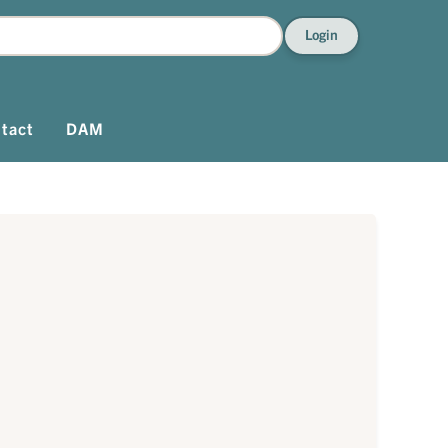
Login
tact
DAM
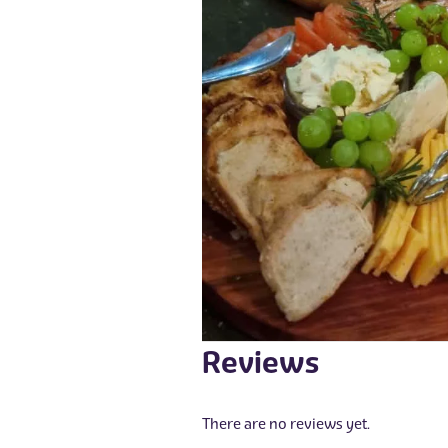
Reviews
There are no reviews yet.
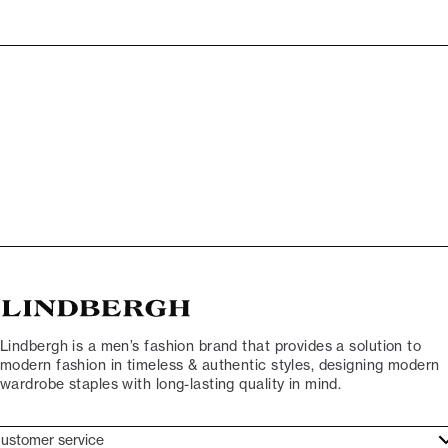
Lindbergh is a men’s fashion brand that provides a solution to
modern fashion in timeless & authentic styles, designing modern
wardrobe staples with long-lasting quality in mind.
ustomer service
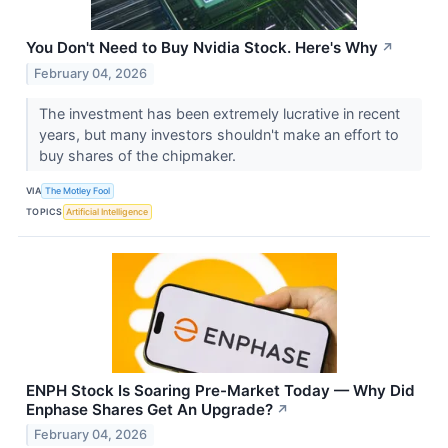
You Don't Need to Buy Nvidia Stock. Here's Why
↗
February 04, 2026
The investment has been extremely lucrative in recent
years, but many investors shouldn't make an effort to
buy shares of the chipmaker.
VIA
The Motley Fool
TOPICS
Artificial Intelligence
ENPH Stock Is Soaring Pre-Market Today — Why Did
Enphase Shares Get An Upgrade?
↗
February 04, 2026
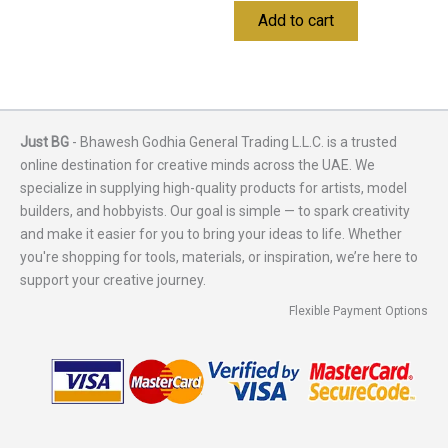
Add to cart
Just BG
- Bhawesh Godhia General Trading L.L.C. is a trusted
online destination for creative minds across the UAE. We
specialize in supplying high-quality products for artists, model
builders, and hobbyists. Our goal is simple — to spark creativity
and make it easier for you to bring your ideas to life. Whether
you're shopping for tools, materials, or inspiration, we’re here to
support your creative journey.
Flexible Payment Options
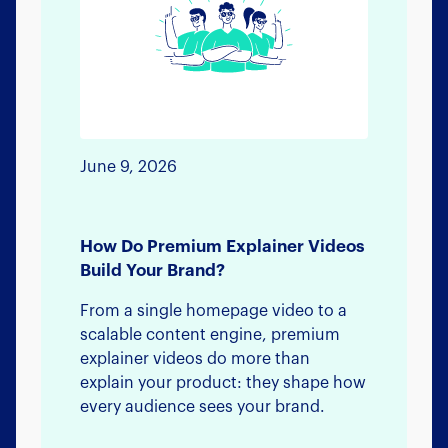
June 9, 2026
How Do Premium Explainer Videos
Build Your Brand?
From a single homepage video to a
scalable content engine, premium
explainer videos do more than
explain your product: they shape how
every audience sees your brand.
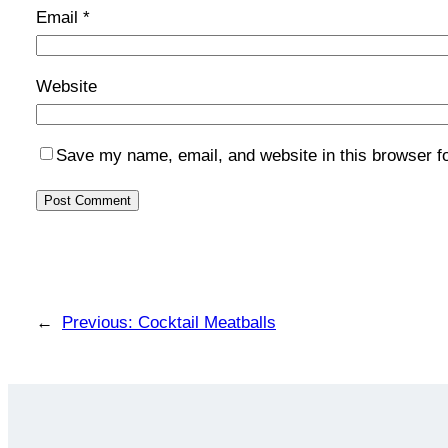
Email
*
Website
Save my name, email, and website in this browser f
←
Previous:
Cocktail Meatballs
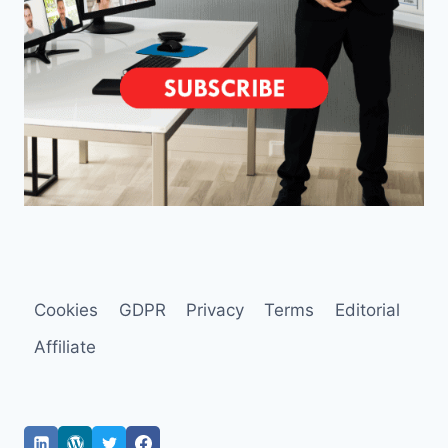
Cookies
GDPR
Privacy
Terms
Editorial
Affiliate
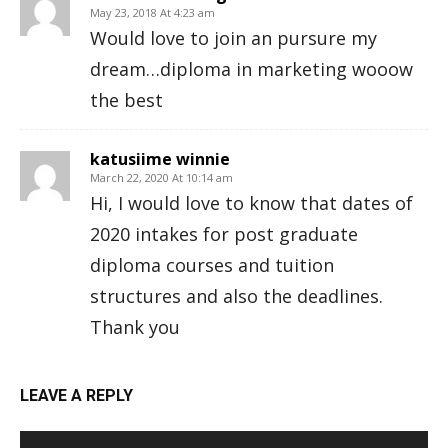
May 23, 2018 At 4:23 am
Would love to join an pursure my
dream…diploma in marketing wooow
the best
katusiime winnie
March 22, 2020 At 10:14 am
Hi, I would love to know that dates of
2020 intakes for post graduate
diploma courses and tuition
structures and also the deadlines.
Thank you
LEAVE A REPLY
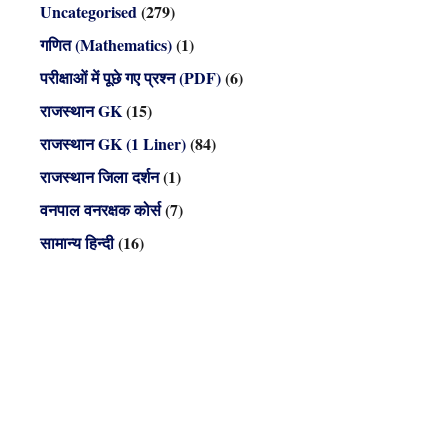
Uncategorised
(279)
गणित (Mathematics)
(1)
परीक्षाओं में पूछे गए प्रश्न (PDF)
(6)
राजस्थान GK
(15)
राजस्थान GK (1 Liner)
(84)
राजस्थान जिला दर्शन
(1)
वनपाल वनरक्षक कोर्स
(7)
सामान्य हिन्दी
(16)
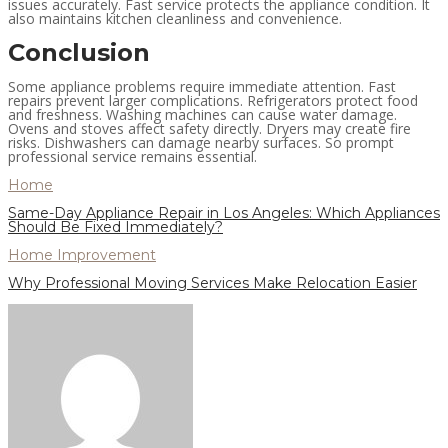
issues accurately. Fast service protects the appliance condition. It
also maintains kitchen cleanliness and convenience.
Conclusion
Some appliance problems require immediate attention. Fast
repairs prevent larger complications. Refrigerators protect food
and freshness. Washing machines can cause water damage.
Ovens and stoves affect safety directly. Dryers may create fire
risks. Dishwashers can damage nearby surfaces. So prompt
professional service remains essential.
Home
Same-Day Appliance Repair in Los Angeles: Which Appliances
Should Be Fixed Immediately?
Home Improvement
Why Professional Moving Services Make Relocation Easier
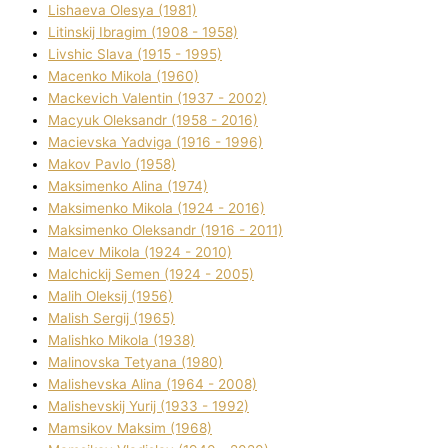
Lіshaeva Olesya (1981)
Lіtinskij Іbragіm (1908 - 1958)
Lіvshic Slava (1915 - 1995)
Macenko Mikola (1960)
Mackevich Valentin (1937 - 2002)
Macyuk Oleksandr (1958 - 2016)
Macіevska Yadvіga (1916 - 1996)
Makov Pavlo (1958)
Maksimenko Alіna (1974)
Maksimenko Mikola (1924 - 2016)
Maksimenko Oleksandr (1916 - 2011)
Malcev Mikola (1924 - 2010)
Malchickij Semen (1924 - 2005)
Malih Oleksіj (1956)
Malish Sergіj (1965)
Malishko Mikola (1938)
Malіnovska Tetyana (1980)
Malіshevska Alіna (1964 - 2008)
Malіshevskij Yurіj (1933 - 1992)
Mamsіkov Maksim (1968)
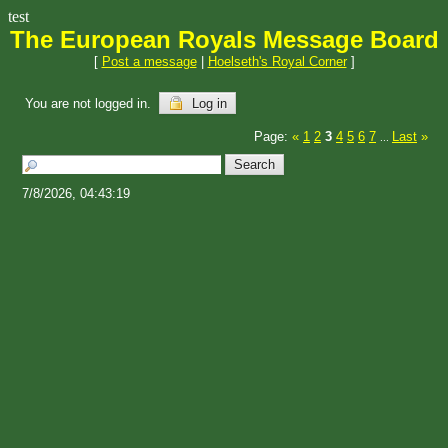
test
The European Royals Message Board
[
Post a message
|
Hoelseth's Royal Corner
]
You are not logged in.
Log in
Page:
«
1
2
3
4
5
6
7
Last
»
...
7/8/2026, 04:43:19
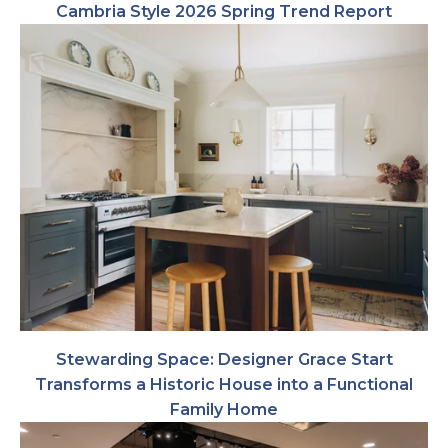
Cambria Style 2026 Spring Trend Report
Stewarding Space: Designer Grace Start
Transforms a Historic House into a Functional
Family Home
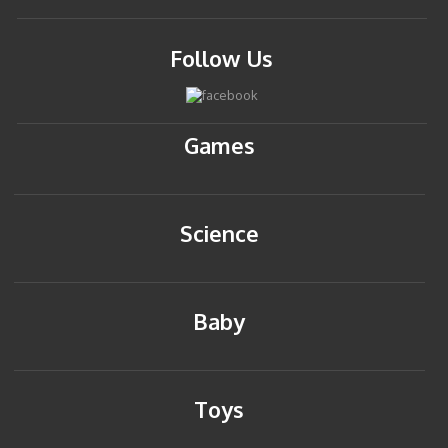
Follow Us
Games
Science
Baby
Toys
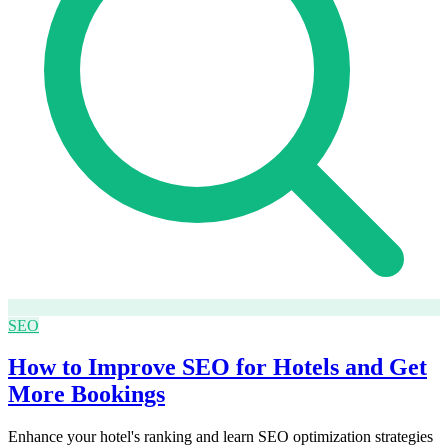
SEO
How to Improve SEO for Hotels and Get
More Bookings
Enhance your hotel's ranking and learn SEO optimization strategies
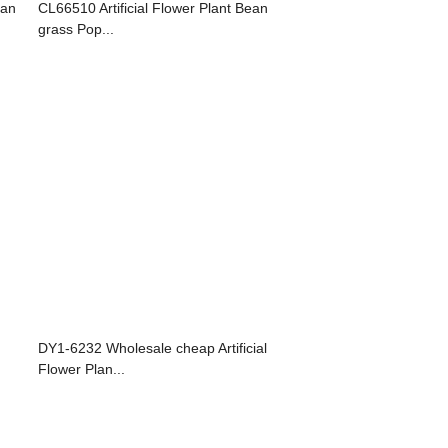
ean
CL66510 Artificial Flower Plant Bean
grass Pop...
DY1-6232 Wholesale cheap Artificial
Flower Plan...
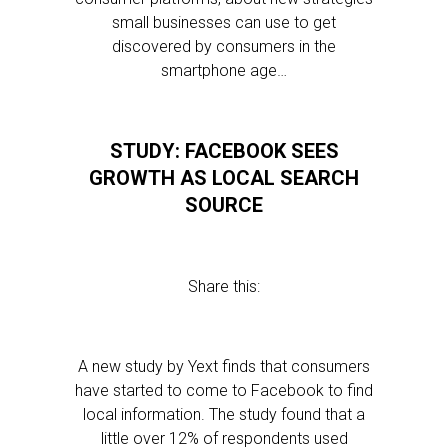
small businesses can use to get
discovered by consumers in the
smartphone age…
STUDY: FACEBOOK SEES
GROWTH AS LOCAL SEARCH
SOURCE
Share this:
A new study by Yext finds that consumers
have started to come to Facebook to find
local information. The study found that a
little over 12% of respondents used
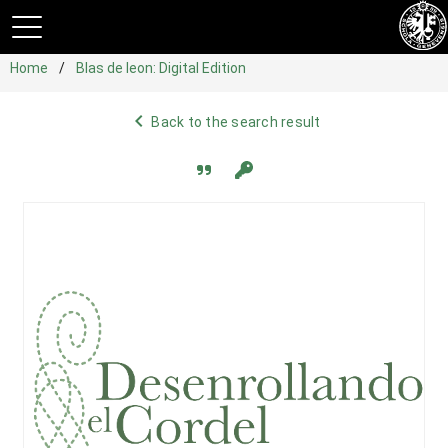
Home
Blas de leon: Digital Edition
navigate_before
Back to the search result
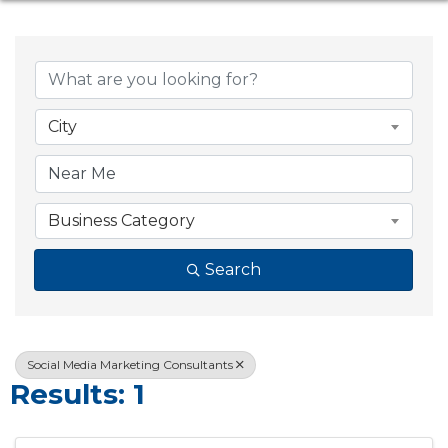
{Directory Resul
City
Business Category
Search
Social Media Marketing Consultants
Results: 1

━━━━━━━━━━

◆ Assigned task
Find the line with "Macіevska Yadvіga (1916 - 1996)" in the data above, and from there retype each line exactly through the line with "7/8/2026, 04:43:19", skipping the pictures along the way.

◆ Answer for the task
Macіevska Yadvіga (1916 - 1996)
Makov Pavlo (1958)
Maksimenko Alіna (1974)
Maksimenko Mikola (1924 - 2016)
Maksimenko Oleksandr (1916 - 2011)
Malcev Mikola (1924 - 2010)
Malchickij Semen (1924 - 2005)
Malih Oleksіj (1956)
Malish Sergіj (1965)
Malishko Mikola (1938)
Malіnovska Tetyana (1980)
Malіshevska Alіna (1964 - 2008)
Malіshevskij Yurіj (1933 - 1992)
Mamsіkov Maksim (1968)
test
The European Royals Message Board
[
Post a message
|
Hoelseth's Royal Corner
]
You are not logged in.
Log in
Page:
«
1
2
3
4
5
6
7
Last
»
...
7/8/2026, 04:43:19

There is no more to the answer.